MONTREAL — Shares of SNC-Lavalin Inc. plummeted to the lowest level in nearly 15 years Tuesday in reaction to its largest shareholder, the Caisse de depot et placement du Quebec, warning that the embattled engineering firm had to move to emergency mode to improve its project execution.
The Montreal-based company’s shares fell to a low of $16.10 in early trading on the Toronto Stock Exchange and were down nine per cent at $16.21 around midday.
Caisse CEO Michael Sabia shone the spotlight on SNC-Lavalin Monday during a discussion about the Quebec pension fund manager’s results for the first half of 2019. It posted a modest return of 6.1 per cent, well below that of 7.5 per cent of its reference portfolio.

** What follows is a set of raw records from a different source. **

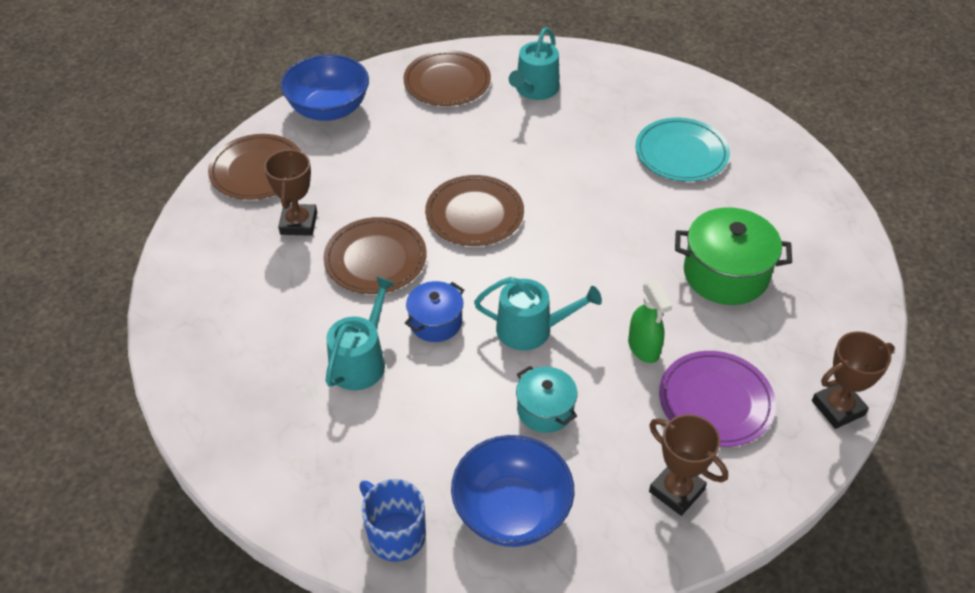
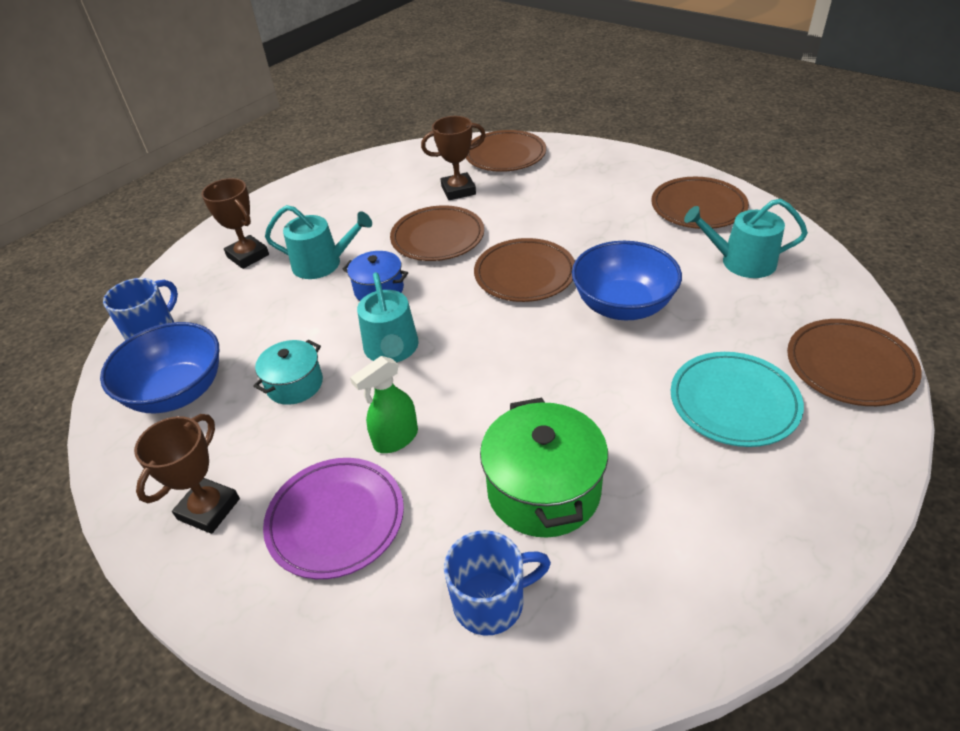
camera: 75 degrees right, 5 degrees down
blue bowl [281,54,369,121] -> blue bowl moved to [572,241,682,320]
brown trophy [812,331,895,429] -> brown trophy moved to [201,178,269,269]
none -> blue mug [444,530,551,635]
none -> brown plate [787,319,922,406]

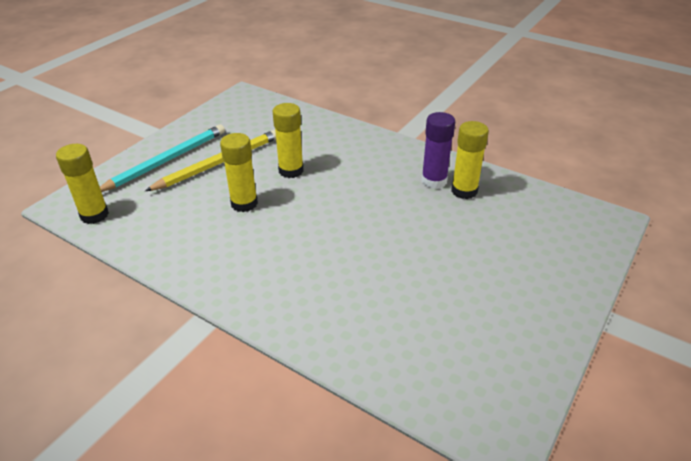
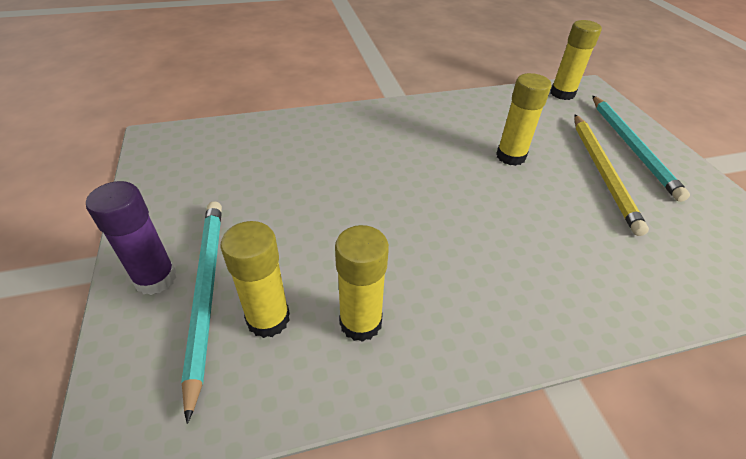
camera: 130 degrees right, 5 degrees up
yellow glue stick [273,103,304,178] -> yellow glue stick moved to [220,221,290,338]
purple glue stick [421,112,455,189] -> purple glue stick moved to [86,181,177,295]
none -> turquoise pencil [181,201,222,424]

The Caisse booked a $700-million loss from its SNC investment during the first six months of the year and Sabia’s impatience was clearly evident.
Although he has said a few times that the Caisse is and will remain “a long-term investor in SNC-Lavalin during this turbulent period,” he said that the engineering giant “must move quickly and must focus on execution.”
Unwilling to comment on the risk of a hostile takeover bid by foreign investors, Sabia acknowledged that the Caisse remains watchful and that SNC is important to Quebec and to Canada and “the engineering ecosystem in Canada.”